January 9, 2006

Senate Judiciary Committee Experiences Burning, Itching Sensation



(We've often thought that the Senate was full of asses, we just didn't know that they were holy.)

This story is right up our alley. According to the Wall St. Journal:
WASHINGTON -- Insisting that God "certainly needs to be involved" in the Supreme Court confirmation process, three Christian ministers today blessed the doors of the hearing room where Senate Judiciary Committee members will begin considering the nomination of Judge Samuel Alito on Monday.

Capitol Hill police barred them from entering the room to continue what they called a consecration service. But in a bit of one-upsmanship, the three announced that they had let themselves in a day earlier, touching holy oil to the seats where Judge Alito, the senators, witnesses, Senate staffers and the press will sit, and praying for each of the 13 committee members by name.

"We did adequately apply oil to all the seats," said the Rev. Rob Schenck, who identified himself as an evangelical Christian and as president of the National Clergy Council in Washington.

[snip]

The three ministers insisted they weren't taking sides in the Alito debate. "This is not a pro-Alito prayer," insisted the Rev. Patrick Mahoney, director of the Christian Defense Coalition. With abortion, public prayer, gay marriage and right-to-life issues among those topping public debate, however, "God…is interested in what goes on" in the nomination hearing, Rev. Schenck said.
When asked, God had no comment.

8 comments:

Anonymous said...

Struck me as more of a "where were the f*cking police?" thing.
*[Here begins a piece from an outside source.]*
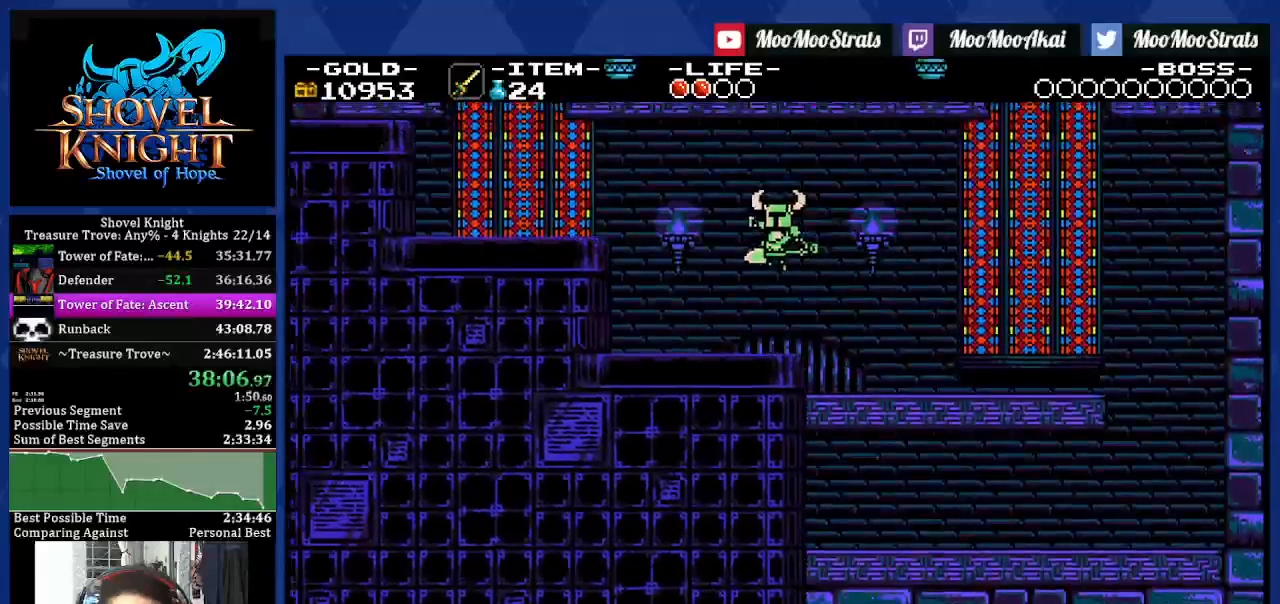
{"buttons": ["DPAD_LEFT"], "left_stick": "center", "right_stick": "center", "events": [[217, "CROSS", "down"], [433, "CROSS", "up"]]}
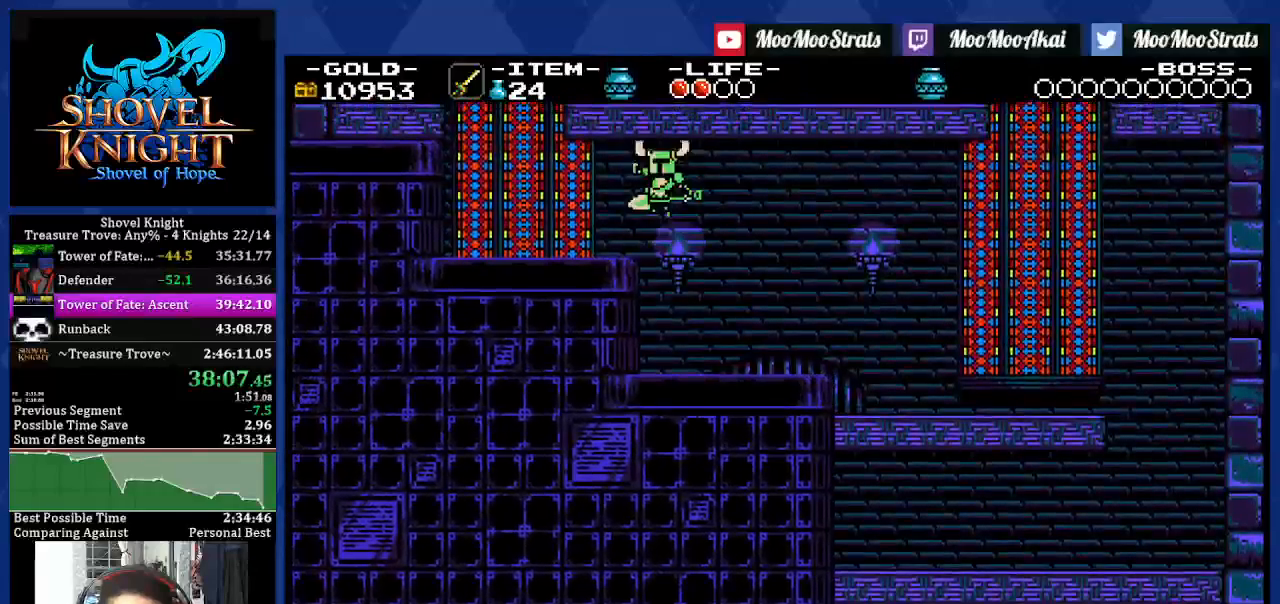
{"buttons": ["CROSS", "DPAD_LEFT"], "left_stick": "center", "right_stick": "center", "events": [[500, "CROSS", "down"]]}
http://www.sugapablo.net/story.php?id=247

Maria said...

I did wonder as you did what would have happened if anyone else -- say a Muslim cleric -- was caught smearing stuff on doors and seats at the Senate, but I decided as usual to go for the CHEAP LAUGH.

Sherry Pasquarello said...

geeeezzz, the security really makes one feel warm and fuzzy after 9/11 doesn't it?

michael the tubthumper said...

maria - it's hard to be funny when all the best satire is now reality - like this. or like kissinger winning the nobel peace prize etc

Anonymous said...

So they blessed the seats (for the thinking??) and the door. Why not bless the microphones -- do holy oil and bombastic hot air create a volatile mix?

Perhaps they were afraid God was too busy smiting Israeli leaders to pay attention to the hearings ???

Sue

Shawn said...

So, I guess if Patrick Leahy spontaneously combusts we'll know why. ;)

Maria said...


"We did adequately apply oil to all the seats,"


I'm wondering exactly what an "adequate" amount would be...like, would a teaspoon not do the trick while a tablespoon would change the hearts (and butts) of those seated...? Would a gallon accidently smite the Jewish members, for instance?

I never realized how technical this might all be...

Anonymous said...

If you sit on a seat that has been annointed with oil, won't you have a spot on your pants when you stand up? Someone get a camera!